*** Opening THE DATA ***

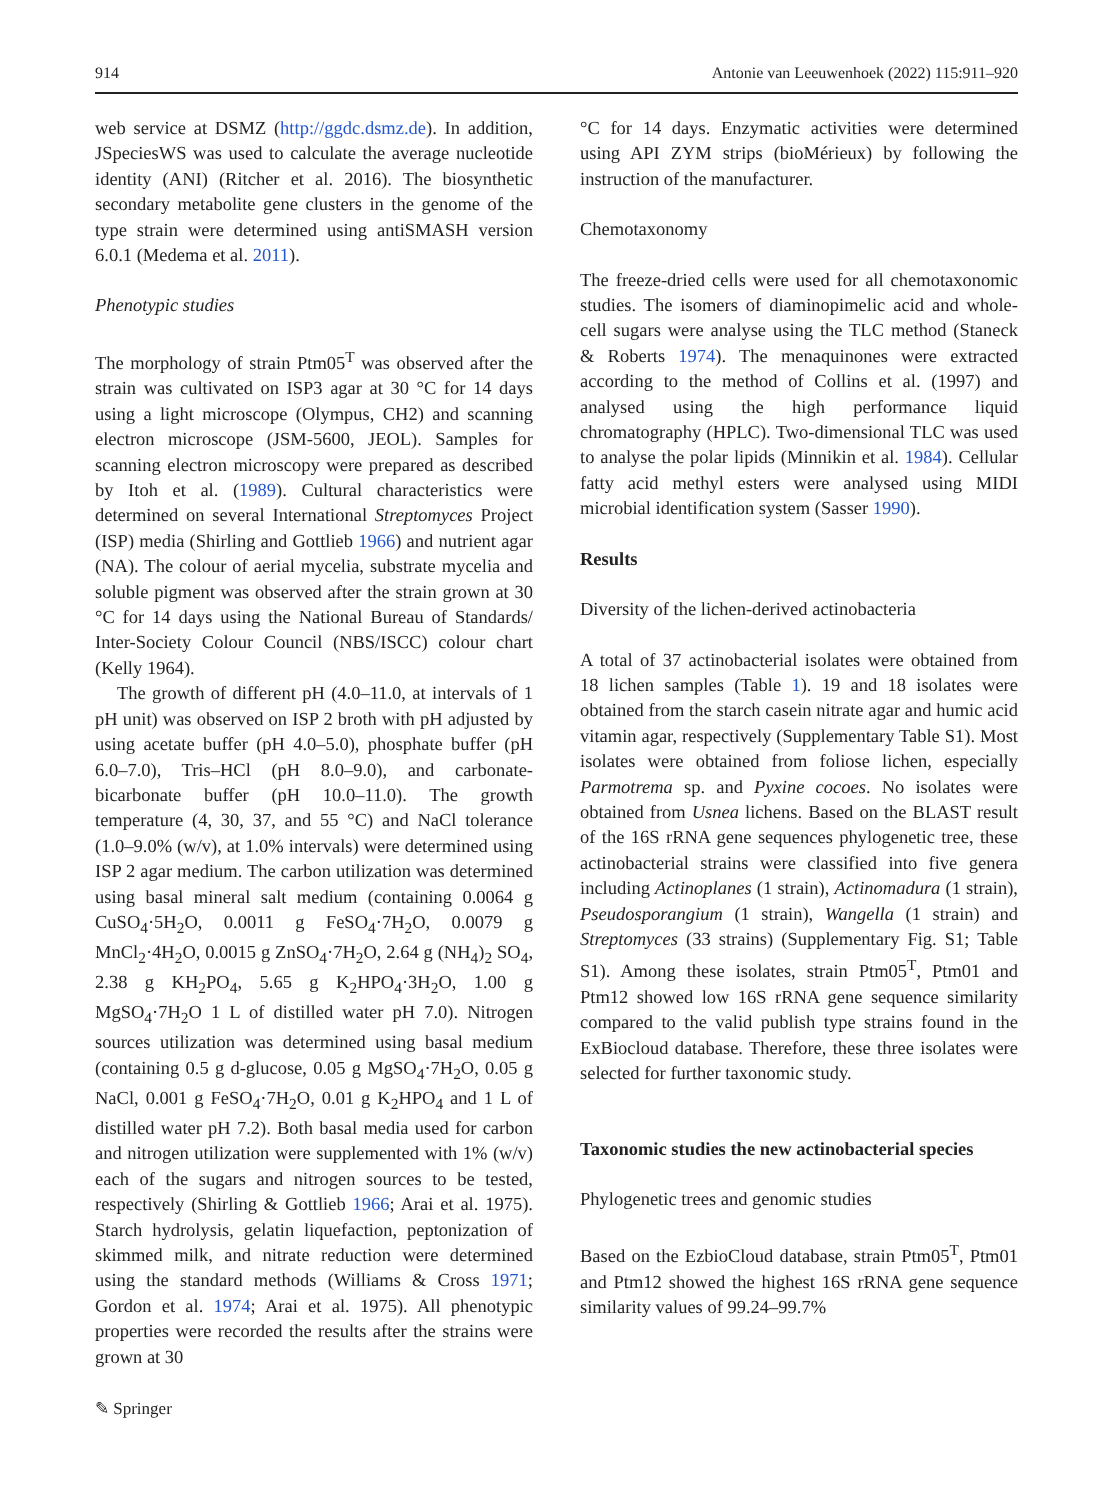914 Antonie van Leeuwenhoek (2022) 115:911–920
web service at DSMZ (http://ggdc.dsmz.de). In addition, JSpeciesWS was used to calculate the average nucleotide identity (ANI) (Ritcher et al. 2016). The biosynthetic secondary metabolite gene clusters in the genome of the type strain were determined using antiSMASH version 6.0.1 (Medema et al. 2011).
Phenotypic studies
The morphology of strain Ptm05<sup>T</sup> was observed after the strain was cultivated on ISP3 agar at 30 °C for 14 days using a light microscope (Olympus, CH2) and scanning electron microscope (JSM-5600, JEOL). Samples for scanning electron microscopy were prepared as described by Itoh et al. (1989). Cultural characteristics were determined on several International Streptomyces Project (ISP) media (Shirling and Gottlieb 1966) and nutrient agar (NA). The colour of aerial mycelia, substrate mycelia and soluble pigment was observed after the strain grown at 30 °C for 14 days using the National Bureau of Standards/ Inter-Society Colour Council (NBS/ISCC) colour chart (Kelly 1964).
The growth of different pH (4.0–11.0, at intervals of 1 pH unit) was observed on ISP 2 broth with pH adjusted by using acetate buffer (pH 4.0–5.0), phosphate buffer (pH 6.0–7.0), Tris–HCl (pH 8.0–9.0), and carbonate-bicarbonate buffer (pH 10.0–11.0). The growth temperature (4, 30, 37, and 55 °C) and NaCl tolerance (1.0–9.0% (w/v), at 1.0% intervals) were determined using ISP 2 agar medium. The carbon utilization was determined using basal mineral salt medium (containing 0.0064 g CuSO<sub>4</sub>·5H<sub>2</sub>O, 0.0011 g FeSO<sub>4</sub>·7H<sub>2</sub>O, 0.0079 g MnCl<sub>2</sub>·4H<sub>2</sub>O, 0.0015 g ZnSO<sub>4</sub>·7H<sub>2</sub>O, 2.64 g (NH<sub>4</sub>)<sub>2</sub> SO<sub>4</sub>, 2.38 g KH<sub>2</sub>PO<sub>4</sub>, 5.65 g K<sub>2</sub>HPO<sub>4</sub>·3H<sub>2</sub>O, 1.00 g MgSO<sub>4</sub>·7H<sub>2</sub>O 1 L of distilled water pH 7.0). Nitrogen sources utilization was determined using basal medium (containing 0.5 g d-glucose, 0.05 g MgSO<sub>4</sub>·7H<sub>2</sub>O, 0.05 g NaCl, 0.001 g FeSO<sub>4</sub>·7H<sub>2</sub>O, 0.01 g K<sub>2</sub>HPO<sub>4</sub> and 1 L of distilled water pH 7.2). Both basal media used for carbon and nitrogen utilization were supplemented with 1% (w/v) each of the sugars and nitrogen sources to be tested, respectively (Shirling & Gottlieb 1966; Arai et al. 1975). Starch hydrolysis, gelatin liquefaction, peptonization of skimmed milk, and nitrate reduction were determined using the standard methods (Williams & Cross 1971; Gordon et al. 1974; Arai et al. 1975). All phenotypic properties were recorded the results after the strains were grown at 30
°C for 14 days. Enzymatic activities were determined using API ZYM strips (bioMérieux) by following the instruction of the manufacturer.
Chemotaxonomy
The freeze-dried cells were used for all chemotaxonomic studies. The isomers of diaminopimelic acid and whole-cell sugars were analyse using the TLC method (Staneck & Roberts 1974). The menaquinones were extracted according to the method of Collins et al. (1997) and analysed using the high performance liquid chromatography (HPLC). Two-dimensional TLC was used to analyse the polar lipids (Minnikin et al. 1984). Cellular fatty acid methyl esters were analysed using MIDI microbial identification system (Sasser 1990).
Results
Diversity of the lichen-derived actinobacteria
A total of 37 actinobacterial isolates were obtained from 18 lichen samples (Table 1). 19 and 18 isolates were obtained from the starch casein nitrate agar and humic acid vitamin agar, respectively (Supplementary Table S1). Most isolates were obtained from foliose lichen, especially Parmotrema sp. and Pyxine cocoes. No isolates were obtained from Usnea lichens. Based on the BLAST result of the 16S rRNA gene sequences phylogenetic tree, these actinobacterial strains were classified into five genera including Actinoplanes (1 strain), Actinomadura (1 strain), Pseudosporangium (1 strain), Wangella (1 strain) and Streptomyces (33 strains) (Supplementary Fig. S1; Table S1). Among these isolates, strain Ptm05<sup>T</sup>, Ptm01 and Ptm12 showed low 16S rRNA gene sequence similarity compared to the valid publish type strains found in the ExBiocloud database. Therefore, these three isolates were selected for further taxonomic study.
Taxonomic studies the new actinobacterial species
Phylogenetic trees and genomic studies
Based on the EzbioCloud database, strain Ptm05<sup>T</sup>, Ptm01 and Ptm12 showed the highest 16S rRNA gene sequence similarity values of 99.24–99.7%
✎ Springer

*** Closing THE DATA ***

Copy each line of the data above that holds "sequence".

# COMPLETED TASK
A total of 37 actinobacterial isolates were obtained from 18 lichen samples (Table 1). 19 and 18 isolates were obtained from the starch casein nitrate agar and humic acid vitamin agar, respectively (Supplementary Table S1). Most isolates were obtained from foliose lichen, especially Parmotrema sp. and Pyxine cocoes. No isolates were obtained from Usnea lichens. Based on the BLAST result of the 16S rRNA gene sequences phylogenetic tree, these actinobacterial strains were classified into five genera including Actinoplanes (1 strain), Actinomadura (1 strain), Pseudosporangium (1 strain), Wangella (1 strain) and Streptomyces (33 strains) (Supplementary Fig. S1; Table S1). Among these isolates, strain Ptm05<sup>T</sup>, Ptm01 and Ptm12 showed low 16S rRNA gene sequence similarity compared to the valid publish type strains found in the ExBiocloud database. Therefore, these three isolates were selected for further taxonomic study.
Based on the EzbioCloud database, strain Ptm05<sup>T</sup>, Ptm01 and Ptm12 showed the highest 16S rRNA gene sequence similarity values of 99.24–99.7%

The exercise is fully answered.